▶ _PASSAGE_:
Population (2020-01-01)
- • Total: 13,977
- • Density: 356.8/km^{2} (924.2/sq mi)
- Postal codes: 2360
- NIS code: 13031
- Area codes: 014
- Website: www.oud-turnhout.be

= Oud-Turnhout =

Oud-Turnhout (/nl/) is a municipality located in the Belgian province of Antwerp. The municipality only comprises the town of Oud-Turnhout proper. In 2021, Oud-Turnhout had a total population of 14,201. The total area is 38.80 km².

There are 3 parishes: Zwaneven in the east, St. Bavo in the centre and Oosthoven in the North. Zwaneven is in the upmarket residential area referred to as "De Lint", where many Dutch people live.

== History ==
The village was first mentioned in 1333 as "Vetus Turnoltum". Oud (old) has been added to distinguish from the village which developed around the castle which was built in 1109 or 1110. That village would eventually become the city of Turnhout. Oud-Turnhout used to be part of the municipality of Turnhout, but felt neglected by its bigger neighbour. In 1859, Oud-Turnhout became an independent municipality. In 1977, the hamlets of Schoonbroek en Kinschot became part of Retie, the area Kijkverdriet was awarded to Ravels, and the remainder became part of Ravels.

Camera calibration data:
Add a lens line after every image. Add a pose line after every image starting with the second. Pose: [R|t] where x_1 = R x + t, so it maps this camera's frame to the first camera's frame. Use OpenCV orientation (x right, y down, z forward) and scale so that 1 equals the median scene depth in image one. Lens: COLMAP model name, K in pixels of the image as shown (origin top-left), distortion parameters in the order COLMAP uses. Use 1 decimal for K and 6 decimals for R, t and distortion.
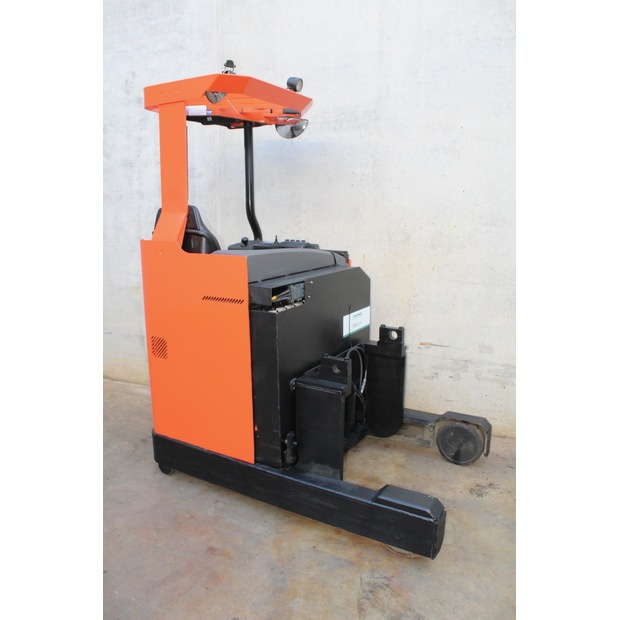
lens RADIAL K [[509.3, 0, 307.6], [0, 509.3, 319.0], [0, 0, 1]] dist [-0.165503, 0.143107]
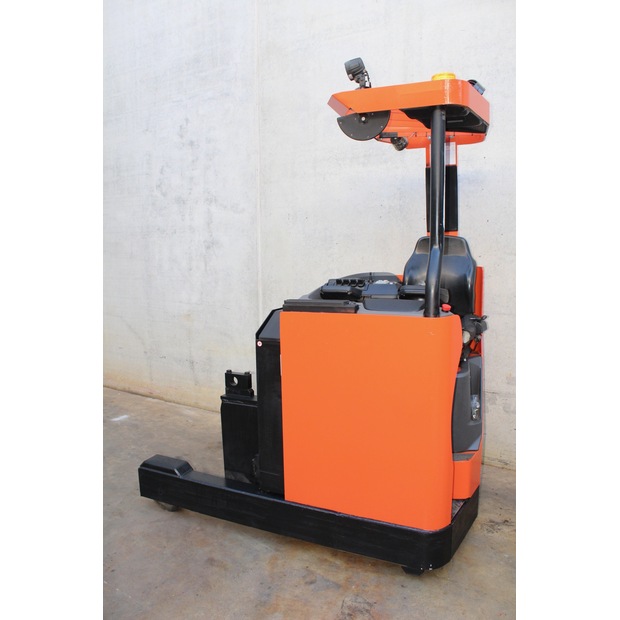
lens RADIAL K [[512.5, 0, 308.3], [0, 512.5, 319.5], [0, 0, 1]] dist [-0.164149, 0.146992]
pose [[0.984854, 0.010293, -0.173082, 0.144864], [-0.020469, 0.998158, -0.057113, 0.004471], [0.172176, 0.059791, 0.983250, -0.034974]]
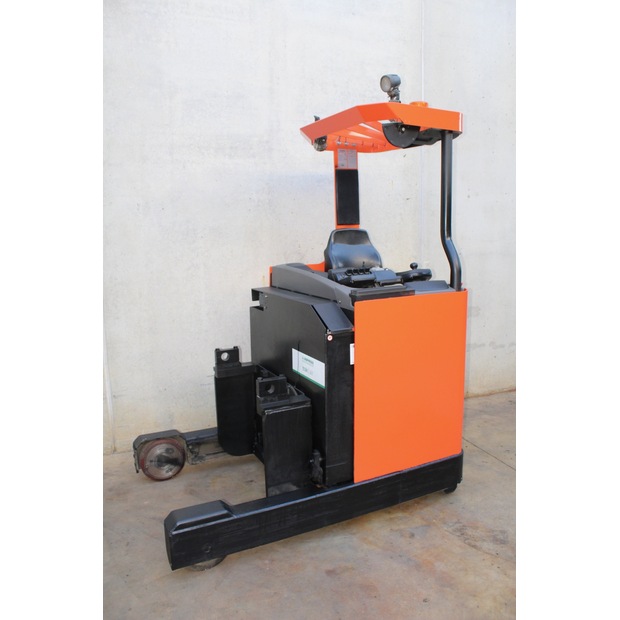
lens RADIAL K [[512.5, 0, 308.3], [0, 512.5, 319.5], [0, 0, 1]] dist [-0.164149, 0.146992]
pose [[0.742394, -0.129475, 0.657333, -0.627670], [0.153454, 0.987927, 0.021280, -0.053268], [-0.652152, 0.085072, 0.753300, 0.168892]]
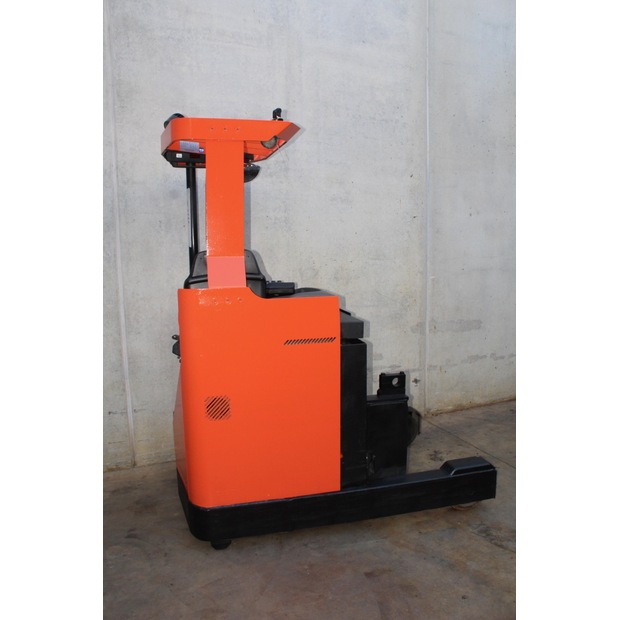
lens RADIAL K [[512.5, 0, 308.3], [0, 512.5, 319.5], [0, 0, 1]] dist [-0.164149, 0.146992]
pose [[0.710630, -0.114241, 0.694229, -0.725135], [0.160691, 0.987003, -0.002069, -0.064777], [-0.684970, 0.113027, 0.719751, 0.204979]]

▶ _WHAT YOU WILL DO_: From the passage on Oud-Turnhout, quote the part that opens with the words "There are 3" and closes with "part of Ravels.".

▶ _RESPONSE FOR THIS EXERCISE_:
There are 3 parishes: Zwaneven in the east, St. Bavo in the centre and Oosthoven in the North. Zwaneven is in the upmarket residential area referred to as "De Lint", where many Dutch people live.

== History ==
The village was first mentioned in 1333 as "Vetus Turnoltum". Oud (old) has been added to distinguish from the village which developed around the castle which was built in 1109 or 1110. That village would eventually become the city of Turnhout. Oud-Turnhout used to be part of the municipality of Turnhout, but felt neglected by its bigger neighbour. In 1859, Oud-Turnhout became an independent municipality. In 1977, the hamlets of Schoonbroek en Kinschot became part of Retie, the area Kijkverdriet was awarded to Ravels, and the remainder became part of Ravels.